Judiciary Law § 753 (A) (1) provides that a court may punish for contempt the neglect or violation of a duty, or other misconduct, by disobedience to a lawful mandate of the court or a Judge thereof, as a result of which the right of a party in a civil action or special proceeding is defeated, impeded, impaired or prejudiced (see, Matter of McCormick v Axelrod, 59 NY2d 574; Commissioner of Labor of State of N. Y. v Hinman, 103 AD2d 886, 887). Respondent’s argument that he acted in good faith and in the best interests of the children is of no avail (see, Matter of Sentry Armored Courier Corp. v New York City Off-Track Betting Corp., 75 AD2d 344; Matter of Williamsville Teachers Assn. v Hatch, 62 AD2d 1144). It is Family Court which makes the order of disposition of children found to be neglected (Family Ct Act § 115 [a] [i]; § 1013 [a]) and once the order is made, respondent has no discretion but to comply with that order. Since the surrender instruments were not signed by the father and were not *832presented for court approval, they had no legal effect. Yet respondent discontinued support services to petitioner and denied her right of visitation, allegedly in reliance upon that instrument. That he chose to act through his subordinates will not permit respondent to escape the consequences of his actions (see, Matter of McCormick v Axelrod, supra, at 587). It is not necessary that the disobedience be deliberate; the mere act of disobedience, regardless of motive, is sufficient to sustain a finding of civil contempt if such disobedience defeats, impairs, impedes or prejudices the rights of a party (Yalkowsky v Yalkowsky, 93 AD2d 834, 835). The record demonstrates this result.

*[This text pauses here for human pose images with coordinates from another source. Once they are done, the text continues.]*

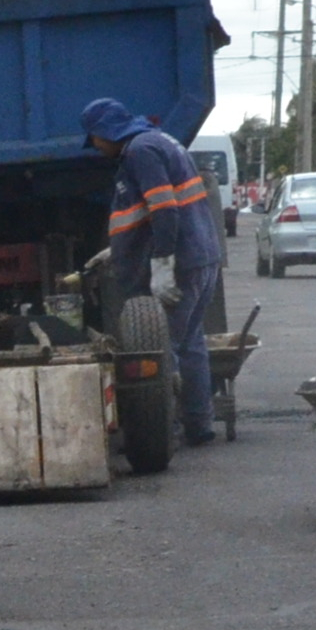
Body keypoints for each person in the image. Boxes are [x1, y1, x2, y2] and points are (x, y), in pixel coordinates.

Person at [84, 96, 225, 446]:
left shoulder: (140, 152)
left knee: (163, 348)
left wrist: (163, 265)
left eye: (95, 138)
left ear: (107, 131)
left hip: (182, 262)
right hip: (201, 255)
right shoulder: (161, 140)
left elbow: (164, 210)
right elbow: (148, 212)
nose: (95, 147)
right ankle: (198, 424)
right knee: (190, 343)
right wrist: (117, 249)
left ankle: (164, 430)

Finally, we are unpersuaded that Family Court erred in failing to afford respondent an evidentiary hearing before deciding he was guilty of civil contempt. Whether an evidentiary hearing was required rested wholly within the discretion of the court (Matter of Storm, 28 AD2d 290, 294-295). The record shows that respondent had adequate opportunity to present evidence both as to his guilt as well as possible punishment.
Judgment affirmed, without costs. Mahoney, P. J., Kane, Weiss, Mikoll and Harvey, JJ., concur.